INSTRUCTIONS FOR THE TASK: Reproduce the lines beginning at the one that contains "## 🔄 Not Implemented (Optional Enhancements)" and ending after the one that contains "## Properties", unchanged and including both of those lines.

MATERIAL SHOWN:
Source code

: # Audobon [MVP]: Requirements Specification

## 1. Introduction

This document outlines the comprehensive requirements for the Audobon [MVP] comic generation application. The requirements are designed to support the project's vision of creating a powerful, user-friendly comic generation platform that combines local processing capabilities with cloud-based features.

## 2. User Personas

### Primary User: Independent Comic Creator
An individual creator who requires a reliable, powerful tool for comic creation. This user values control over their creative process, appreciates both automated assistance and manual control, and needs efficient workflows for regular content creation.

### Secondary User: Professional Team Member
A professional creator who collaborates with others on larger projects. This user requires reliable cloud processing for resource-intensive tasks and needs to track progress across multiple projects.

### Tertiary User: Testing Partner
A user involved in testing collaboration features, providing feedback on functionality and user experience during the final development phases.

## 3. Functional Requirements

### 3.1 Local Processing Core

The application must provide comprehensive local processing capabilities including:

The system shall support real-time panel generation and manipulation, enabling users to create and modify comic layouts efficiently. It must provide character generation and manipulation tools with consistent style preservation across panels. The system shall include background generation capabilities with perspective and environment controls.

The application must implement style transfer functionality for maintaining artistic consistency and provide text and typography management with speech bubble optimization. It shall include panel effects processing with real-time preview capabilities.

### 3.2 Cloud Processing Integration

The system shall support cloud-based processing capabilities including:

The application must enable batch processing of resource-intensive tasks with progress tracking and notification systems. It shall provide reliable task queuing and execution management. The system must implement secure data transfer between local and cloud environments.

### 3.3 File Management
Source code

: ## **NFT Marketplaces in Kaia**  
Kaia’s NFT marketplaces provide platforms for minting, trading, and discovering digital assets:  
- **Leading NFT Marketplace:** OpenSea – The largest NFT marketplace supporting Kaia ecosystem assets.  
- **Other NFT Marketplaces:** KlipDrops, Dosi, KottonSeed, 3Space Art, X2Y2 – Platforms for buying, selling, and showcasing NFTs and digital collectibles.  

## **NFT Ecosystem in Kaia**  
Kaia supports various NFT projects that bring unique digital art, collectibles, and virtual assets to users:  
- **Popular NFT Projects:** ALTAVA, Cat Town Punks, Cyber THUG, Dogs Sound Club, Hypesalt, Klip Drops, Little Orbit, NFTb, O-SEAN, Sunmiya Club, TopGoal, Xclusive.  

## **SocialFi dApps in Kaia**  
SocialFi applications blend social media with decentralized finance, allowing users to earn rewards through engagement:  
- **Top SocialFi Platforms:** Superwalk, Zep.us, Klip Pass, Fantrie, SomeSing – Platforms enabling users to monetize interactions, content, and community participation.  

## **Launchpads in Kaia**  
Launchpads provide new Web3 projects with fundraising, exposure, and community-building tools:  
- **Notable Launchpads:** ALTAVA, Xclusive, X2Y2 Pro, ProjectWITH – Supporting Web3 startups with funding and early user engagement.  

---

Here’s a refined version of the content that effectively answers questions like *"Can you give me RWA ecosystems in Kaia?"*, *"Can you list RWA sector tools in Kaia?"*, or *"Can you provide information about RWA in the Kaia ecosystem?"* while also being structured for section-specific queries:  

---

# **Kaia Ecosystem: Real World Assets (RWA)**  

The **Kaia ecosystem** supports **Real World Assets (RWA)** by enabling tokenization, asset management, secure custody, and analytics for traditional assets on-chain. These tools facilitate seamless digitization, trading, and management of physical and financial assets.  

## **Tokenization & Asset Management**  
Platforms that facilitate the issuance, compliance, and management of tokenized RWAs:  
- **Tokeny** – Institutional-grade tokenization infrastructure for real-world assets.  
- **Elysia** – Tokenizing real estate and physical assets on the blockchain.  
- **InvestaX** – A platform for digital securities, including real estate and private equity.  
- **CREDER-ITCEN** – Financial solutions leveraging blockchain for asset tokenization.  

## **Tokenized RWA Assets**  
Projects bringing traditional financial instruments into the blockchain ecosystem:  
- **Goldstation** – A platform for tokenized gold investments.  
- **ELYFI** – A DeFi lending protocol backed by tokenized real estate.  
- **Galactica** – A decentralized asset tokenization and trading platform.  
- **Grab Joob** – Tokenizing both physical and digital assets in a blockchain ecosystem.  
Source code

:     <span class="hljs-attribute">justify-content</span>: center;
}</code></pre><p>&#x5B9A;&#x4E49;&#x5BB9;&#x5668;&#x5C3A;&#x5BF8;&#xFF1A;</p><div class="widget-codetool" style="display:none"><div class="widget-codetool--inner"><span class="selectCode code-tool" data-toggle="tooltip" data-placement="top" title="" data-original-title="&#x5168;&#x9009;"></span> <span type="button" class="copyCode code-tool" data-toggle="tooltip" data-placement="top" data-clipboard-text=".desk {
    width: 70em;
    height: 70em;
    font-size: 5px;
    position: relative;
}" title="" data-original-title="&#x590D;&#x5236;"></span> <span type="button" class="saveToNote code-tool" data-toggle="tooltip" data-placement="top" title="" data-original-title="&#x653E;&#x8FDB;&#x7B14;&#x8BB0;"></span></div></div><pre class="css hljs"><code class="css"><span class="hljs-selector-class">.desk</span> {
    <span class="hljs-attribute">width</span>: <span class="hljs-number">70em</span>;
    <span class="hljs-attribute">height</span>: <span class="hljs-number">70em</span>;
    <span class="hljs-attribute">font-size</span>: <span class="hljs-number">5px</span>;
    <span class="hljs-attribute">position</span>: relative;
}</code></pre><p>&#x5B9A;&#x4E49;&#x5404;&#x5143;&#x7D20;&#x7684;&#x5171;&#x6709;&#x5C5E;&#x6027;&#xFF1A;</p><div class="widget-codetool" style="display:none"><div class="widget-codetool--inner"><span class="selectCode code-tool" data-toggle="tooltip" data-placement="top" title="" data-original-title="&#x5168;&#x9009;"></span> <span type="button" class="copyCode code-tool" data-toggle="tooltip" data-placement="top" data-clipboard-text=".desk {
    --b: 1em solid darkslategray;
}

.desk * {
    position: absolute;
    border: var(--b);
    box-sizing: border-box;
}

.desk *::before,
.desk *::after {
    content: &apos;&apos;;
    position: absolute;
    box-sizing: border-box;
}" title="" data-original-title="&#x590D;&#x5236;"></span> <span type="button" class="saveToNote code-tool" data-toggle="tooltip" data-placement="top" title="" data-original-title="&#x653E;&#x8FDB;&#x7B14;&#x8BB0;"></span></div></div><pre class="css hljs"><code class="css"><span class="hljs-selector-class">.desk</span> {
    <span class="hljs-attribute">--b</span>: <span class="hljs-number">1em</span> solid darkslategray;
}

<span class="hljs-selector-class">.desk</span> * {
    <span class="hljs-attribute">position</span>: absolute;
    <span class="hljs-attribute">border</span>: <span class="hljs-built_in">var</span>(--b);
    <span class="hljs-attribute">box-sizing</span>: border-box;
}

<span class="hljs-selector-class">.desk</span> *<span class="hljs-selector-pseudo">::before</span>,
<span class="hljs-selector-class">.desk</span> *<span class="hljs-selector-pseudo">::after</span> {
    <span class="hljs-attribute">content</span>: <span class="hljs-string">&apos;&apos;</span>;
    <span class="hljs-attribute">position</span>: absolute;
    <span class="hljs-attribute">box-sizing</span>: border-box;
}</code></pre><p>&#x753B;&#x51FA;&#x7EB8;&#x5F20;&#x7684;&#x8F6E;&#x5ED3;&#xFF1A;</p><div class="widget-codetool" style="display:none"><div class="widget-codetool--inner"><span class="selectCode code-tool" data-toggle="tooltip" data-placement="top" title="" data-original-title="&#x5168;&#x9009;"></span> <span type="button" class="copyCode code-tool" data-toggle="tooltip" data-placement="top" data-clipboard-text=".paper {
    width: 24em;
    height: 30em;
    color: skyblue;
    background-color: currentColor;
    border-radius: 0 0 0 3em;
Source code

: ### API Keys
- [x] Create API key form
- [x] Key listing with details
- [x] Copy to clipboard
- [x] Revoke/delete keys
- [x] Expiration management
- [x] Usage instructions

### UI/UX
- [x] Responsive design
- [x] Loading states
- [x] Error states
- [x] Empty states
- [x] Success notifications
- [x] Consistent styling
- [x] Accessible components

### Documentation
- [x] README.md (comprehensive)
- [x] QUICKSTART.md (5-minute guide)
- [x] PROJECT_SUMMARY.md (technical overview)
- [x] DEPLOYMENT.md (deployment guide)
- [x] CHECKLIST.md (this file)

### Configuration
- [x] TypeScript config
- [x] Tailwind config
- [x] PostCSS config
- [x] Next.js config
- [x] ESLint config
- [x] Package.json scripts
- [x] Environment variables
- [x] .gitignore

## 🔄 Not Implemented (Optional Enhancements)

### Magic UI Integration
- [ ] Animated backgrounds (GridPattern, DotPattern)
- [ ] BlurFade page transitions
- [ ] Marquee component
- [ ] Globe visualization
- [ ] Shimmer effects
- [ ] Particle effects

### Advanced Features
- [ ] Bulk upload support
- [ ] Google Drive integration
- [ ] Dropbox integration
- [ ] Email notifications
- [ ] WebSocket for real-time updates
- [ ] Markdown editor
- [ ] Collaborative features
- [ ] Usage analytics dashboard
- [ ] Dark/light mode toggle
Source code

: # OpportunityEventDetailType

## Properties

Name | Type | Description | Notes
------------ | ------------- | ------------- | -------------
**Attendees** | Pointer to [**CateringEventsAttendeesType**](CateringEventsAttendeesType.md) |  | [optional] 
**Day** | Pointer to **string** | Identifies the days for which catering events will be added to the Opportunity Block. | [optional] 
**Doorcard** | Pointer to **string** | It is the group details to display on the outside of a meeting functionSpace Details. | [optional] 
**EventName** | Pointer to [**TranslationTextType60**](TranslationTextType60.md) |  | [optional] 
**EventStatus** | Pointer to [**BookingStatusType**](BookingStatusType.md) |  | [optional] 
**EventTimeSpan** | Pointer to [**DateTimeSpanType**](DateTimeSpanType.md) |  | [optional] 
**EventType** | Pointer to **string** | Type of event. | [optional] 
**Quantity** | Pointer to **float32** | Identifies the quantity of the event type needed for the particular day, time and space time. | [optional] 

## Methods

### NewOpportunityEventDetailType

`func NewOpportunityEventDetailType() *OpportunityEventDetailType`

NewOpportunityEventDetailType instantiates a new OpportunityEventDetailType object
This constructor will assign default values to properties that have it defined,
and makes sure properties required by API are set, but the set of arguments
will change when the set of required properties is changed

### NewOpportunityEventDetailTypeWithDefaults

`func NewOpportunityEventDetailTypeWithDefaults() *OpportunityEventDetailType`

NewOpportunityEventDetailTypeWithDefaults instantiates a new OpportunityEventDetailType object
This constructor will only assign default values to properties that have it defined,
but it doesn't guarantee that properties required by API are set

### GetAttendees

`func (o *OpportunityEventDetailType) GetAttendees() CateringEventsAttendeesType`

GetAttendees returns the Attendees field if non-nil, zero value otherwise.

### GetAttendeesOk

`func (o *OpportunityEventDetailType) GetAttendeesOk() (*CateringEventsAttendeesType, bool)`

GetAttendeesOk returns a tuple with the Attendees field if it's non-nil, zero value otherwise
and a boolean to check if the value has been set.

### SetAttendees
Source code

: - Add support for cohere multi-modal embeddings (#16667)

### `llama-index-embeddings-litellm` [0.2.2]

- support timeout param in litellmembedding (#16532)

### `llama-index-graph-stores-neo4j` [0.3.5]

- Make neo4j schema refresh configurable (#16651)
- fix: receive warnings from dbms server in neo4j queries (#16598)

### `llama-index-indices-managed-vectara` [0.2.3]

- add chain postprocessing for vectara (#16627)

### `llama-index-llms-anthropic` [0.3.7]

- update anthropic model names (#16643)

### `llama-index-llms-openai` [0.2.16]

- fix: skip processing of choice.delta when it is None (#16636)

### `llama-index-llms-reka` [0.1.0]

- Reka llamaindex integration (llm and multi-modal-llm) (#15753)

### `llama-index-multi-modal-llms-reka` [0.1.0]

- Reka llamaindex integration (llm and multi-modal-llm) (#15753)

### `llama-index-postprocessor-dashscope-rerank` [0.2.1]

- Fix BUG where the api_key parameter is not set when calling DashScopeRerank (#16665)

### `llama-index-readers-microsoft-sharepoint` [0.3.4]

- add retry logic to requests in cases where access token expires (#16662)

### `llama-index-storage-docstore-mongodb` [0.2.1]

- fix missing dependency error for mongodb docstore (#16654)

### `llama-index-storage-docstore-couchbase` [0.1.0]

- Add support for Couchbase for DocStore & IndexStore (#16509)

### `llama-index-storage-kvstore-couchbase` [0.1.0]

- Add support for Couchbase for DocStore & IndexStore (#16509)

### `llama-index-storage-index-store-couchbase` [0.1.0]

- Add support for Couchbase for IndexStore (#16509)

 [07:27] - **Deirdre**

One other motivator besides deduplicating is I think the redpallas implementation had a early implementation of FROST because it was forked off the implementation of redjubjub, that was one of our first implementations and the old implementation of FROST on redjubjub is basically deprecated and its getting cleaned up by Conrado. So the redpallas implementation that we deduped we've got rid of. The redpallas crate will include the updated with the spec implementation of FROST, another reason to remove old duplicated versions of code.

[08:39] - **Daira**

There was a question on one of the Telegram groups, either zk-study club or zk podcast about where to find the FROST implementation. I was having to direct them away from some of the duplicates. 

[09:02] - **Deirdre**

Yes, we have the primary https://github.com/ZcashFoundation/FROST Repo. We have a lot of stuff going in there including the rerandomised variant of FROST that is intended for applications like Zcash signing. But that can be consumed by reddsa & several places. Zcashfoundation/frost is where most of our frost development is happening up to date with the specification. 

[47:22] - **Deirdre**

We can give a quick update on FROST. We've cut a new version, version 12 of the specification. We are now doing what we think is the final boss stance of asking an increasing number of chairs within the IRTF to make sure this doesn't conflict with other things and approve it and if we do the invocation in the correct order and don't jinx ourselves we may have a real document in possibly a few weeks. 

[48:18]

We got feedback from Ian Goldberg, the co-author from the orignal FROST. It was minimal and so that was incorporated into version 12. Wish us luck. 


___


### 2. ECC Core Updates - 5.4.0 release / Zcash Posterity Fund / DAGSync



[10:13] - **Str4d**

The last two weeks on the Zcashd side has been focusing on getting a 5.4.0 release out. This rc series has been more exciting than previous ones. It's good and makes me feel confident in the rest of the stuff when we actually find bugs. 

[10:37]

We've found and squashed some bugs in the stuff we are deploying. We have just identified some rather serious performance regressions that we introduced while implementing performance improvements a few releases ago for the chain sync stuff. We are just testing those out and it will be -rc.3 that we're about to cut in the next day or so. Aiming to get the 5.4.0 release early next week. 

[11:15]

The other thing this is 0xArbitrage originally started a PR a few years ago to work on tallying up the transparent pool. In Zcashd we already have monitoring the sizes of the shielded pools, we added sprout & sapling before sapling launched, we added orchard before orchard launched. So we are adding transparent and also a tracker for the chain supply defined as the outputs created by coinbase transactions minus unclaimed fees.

OUTPUT FOR THIS EXERCISE:
## 🔄 Not Implemented (Optional Enhancements)

### Magic UI Integration
- [ ] Animated backgrounds (GridPattern, DotPattern)
- [ ] BlurFade page transitions
- [ ] Marquee component
- [ ] Globe visualization
- [ ] Shimmer effects
- [ ] Particle effects

### Advanced Features
- [ ] Bulk upload support
- [ ] Google Drive integration
- [ ] Dropbox integration
- [ ] Email notifications
- [ ] WebSocket for real-time updates
- [ ] Markdown editor
- [ ] Collaborative features
- [ ] Usage analytics dashboard
- [ ] Dark/light mode toggle
Source code

: # OpportunityEventDetailType

## Properties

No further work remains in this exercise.